Surtout, Oscar Wilde rencontre Edmond La Grange, comédien et directeur d’une compagnie théâtrale parisienne. À l’époque, sa notoriété égale celle de la grande Sarah Bernhardt, avec laquelle il
est ami. Issu d’une famille de comédiens, Edmond La Grange est entouré de sa mère Liselotte, de ses enfants jumeaux Bernard et Agnès, de sa maîtresse Gabrielle de La Tourbillon, et de son vieil
ami acteur Carlos Branco. La Grange a pour projet de réaliser prochainement avec Oscar Wilde une brillante adaptation de Hamlet, dans son théâtre du Boulevard du Temple.
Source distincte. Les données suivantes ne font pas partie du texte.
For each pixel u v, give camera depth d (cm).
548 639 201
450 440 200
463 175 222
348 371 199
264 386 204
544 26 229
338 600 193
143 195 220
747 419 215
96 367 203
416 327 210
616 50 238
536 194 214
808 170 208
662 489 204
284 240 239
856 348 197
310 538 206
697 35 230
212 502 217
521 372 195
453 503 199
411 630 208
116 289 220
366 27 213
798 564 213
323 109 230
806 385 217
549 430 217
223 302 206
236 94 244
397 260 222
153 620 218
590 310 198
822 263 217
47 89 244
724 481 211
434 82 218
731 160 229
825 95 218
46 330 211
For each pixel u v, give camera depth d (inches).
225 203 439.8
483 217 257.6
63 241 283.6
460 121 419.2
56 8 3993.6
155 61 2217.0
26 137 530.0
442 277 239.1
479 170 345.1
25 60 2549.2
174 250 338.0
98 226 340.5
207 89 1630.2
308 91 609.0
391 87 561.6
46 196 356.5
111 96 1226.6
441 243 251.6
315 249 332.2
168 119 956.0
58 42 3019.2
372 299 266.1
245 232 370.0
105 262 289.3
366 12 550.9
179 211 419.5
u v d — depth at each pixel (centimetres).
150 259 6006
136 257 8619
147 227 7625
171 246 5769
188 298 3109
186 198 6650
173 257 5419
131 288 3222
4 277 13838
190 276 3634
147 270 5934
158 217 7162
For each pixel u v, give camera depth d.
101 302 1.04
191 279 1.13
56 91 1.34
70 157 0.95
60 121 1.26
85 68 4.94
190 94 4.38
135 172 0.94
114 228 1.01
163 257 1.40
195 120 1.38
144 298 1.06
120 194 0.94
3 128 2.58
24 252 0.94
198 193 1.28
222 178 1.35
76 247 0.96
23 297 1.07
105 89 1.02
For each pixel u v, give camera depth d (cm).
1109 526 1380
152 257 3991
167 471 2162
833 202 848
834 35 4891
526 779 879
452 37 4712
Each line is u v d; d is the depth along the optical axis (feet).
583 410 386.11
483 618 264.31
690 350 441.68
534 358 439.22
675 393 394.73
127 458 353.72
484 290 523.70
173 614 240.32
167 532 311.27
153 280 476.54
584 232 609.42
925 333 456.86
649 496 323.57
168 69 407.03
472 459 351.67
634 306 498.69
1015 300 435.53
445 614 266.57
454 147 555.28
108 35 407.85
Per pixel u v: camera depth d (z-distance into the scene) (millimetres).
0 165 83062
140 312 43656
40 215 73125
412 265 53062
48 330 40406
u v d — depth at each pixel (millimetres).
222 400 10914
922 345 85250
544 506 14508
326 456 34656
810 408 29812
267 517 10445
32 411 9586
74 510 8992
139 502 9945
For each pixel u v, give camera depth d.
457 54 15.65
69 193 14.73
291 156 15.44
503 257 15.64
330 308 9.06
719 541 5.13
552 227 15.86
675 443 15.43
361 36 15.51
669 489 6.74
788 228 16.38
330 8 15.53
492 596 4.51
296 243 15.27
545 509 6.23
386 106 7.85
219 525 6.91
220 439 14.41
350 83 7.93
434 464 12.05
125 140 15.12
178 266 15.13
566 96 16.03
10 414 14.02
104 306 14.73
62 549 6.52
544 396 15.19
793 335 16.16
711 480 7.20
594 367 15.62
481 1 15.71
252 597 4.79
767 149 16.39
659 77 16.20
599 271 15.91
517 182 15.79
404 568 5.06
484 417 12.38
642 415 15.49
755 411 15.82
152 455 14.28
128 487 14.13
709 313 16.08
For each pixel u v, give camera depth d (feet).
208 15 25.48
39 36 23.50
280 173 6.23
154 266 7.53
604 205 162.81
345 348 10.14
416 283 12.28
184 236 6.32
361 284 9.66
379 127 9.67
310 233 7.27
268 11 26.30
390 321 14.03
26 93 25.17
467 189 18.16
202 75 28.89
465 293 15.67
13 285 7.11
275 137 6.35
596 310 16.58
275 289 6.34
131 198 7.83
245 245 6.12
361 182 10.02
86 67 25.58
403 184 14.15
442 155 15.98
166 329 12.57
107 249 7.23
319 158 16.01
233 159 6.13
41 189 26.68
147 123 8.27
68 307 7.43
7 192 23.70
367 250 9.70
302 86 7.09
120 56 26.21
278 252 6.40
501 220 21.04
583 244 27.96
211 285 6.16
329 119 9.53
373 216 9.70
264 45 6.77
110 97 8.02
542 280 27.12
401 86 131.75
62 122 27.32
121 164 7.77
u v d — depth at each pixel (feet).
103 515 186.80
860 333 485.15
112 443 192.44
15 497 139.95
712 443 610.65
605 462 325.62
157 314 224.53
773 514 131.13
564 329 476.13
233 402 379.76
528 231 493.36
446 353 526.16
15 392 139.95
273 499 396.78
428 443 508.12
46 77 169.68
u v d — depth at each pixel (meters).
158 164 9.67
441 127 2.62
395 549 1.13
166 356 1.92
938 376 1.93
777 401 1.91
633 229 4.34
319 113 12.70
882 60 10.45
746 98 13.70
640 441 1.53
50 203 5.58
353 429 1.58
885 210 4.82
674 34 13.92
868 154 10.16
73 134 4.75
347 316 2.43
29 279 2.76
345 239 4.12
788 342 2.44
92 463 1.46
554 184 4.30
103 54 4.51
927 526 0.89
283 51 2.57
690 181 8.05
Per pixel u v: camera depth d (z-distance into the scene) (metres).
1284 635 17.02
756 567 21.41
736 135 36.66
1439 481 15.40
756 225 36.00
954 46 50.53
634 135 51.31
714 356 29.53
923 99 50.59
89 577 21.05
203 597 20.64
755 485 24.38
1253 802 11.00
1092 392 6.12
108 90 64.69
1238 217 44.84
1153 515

Avant leur retour, Edmond La Grange engage Traquair comme habilleur et Eddie Garstrang pour secrétaire et partenaire aux cartes. Sur le navire vers l’Europe, le caniche de Maman La Grange est retrouvé mort dans une malle appartenant à Oscar Wilde. Ce qui vaut à celui-ci quelques tracas à l’arrivée dans le port de Liverpool. Quelques semaines plus tard, Oscar Wilde rejoint Edmond La Grange et sa troupe à Paris, dans leur théâtre totalement rénové. En parallèle des répétitions d’Hamlet, la compagnie La Grange joue avec succès des classiques du répertoire. C’est à cette époque qu’Oscar Wilde fait la connaissance de Robert Sherard, qui devient son meilleur ami et son biographe, narrateur de cet épisode de sa vie. Tandis que Robert Sherard tombe amoureux de l’actrice Gabrielle de La Tourbillon, Oscar Wilde apprécie les soirées chez Sarah Bernhardt. Il y côtoie de grands artistes français, dont Maurice Rollinat ou Jacques-Émile Blanche.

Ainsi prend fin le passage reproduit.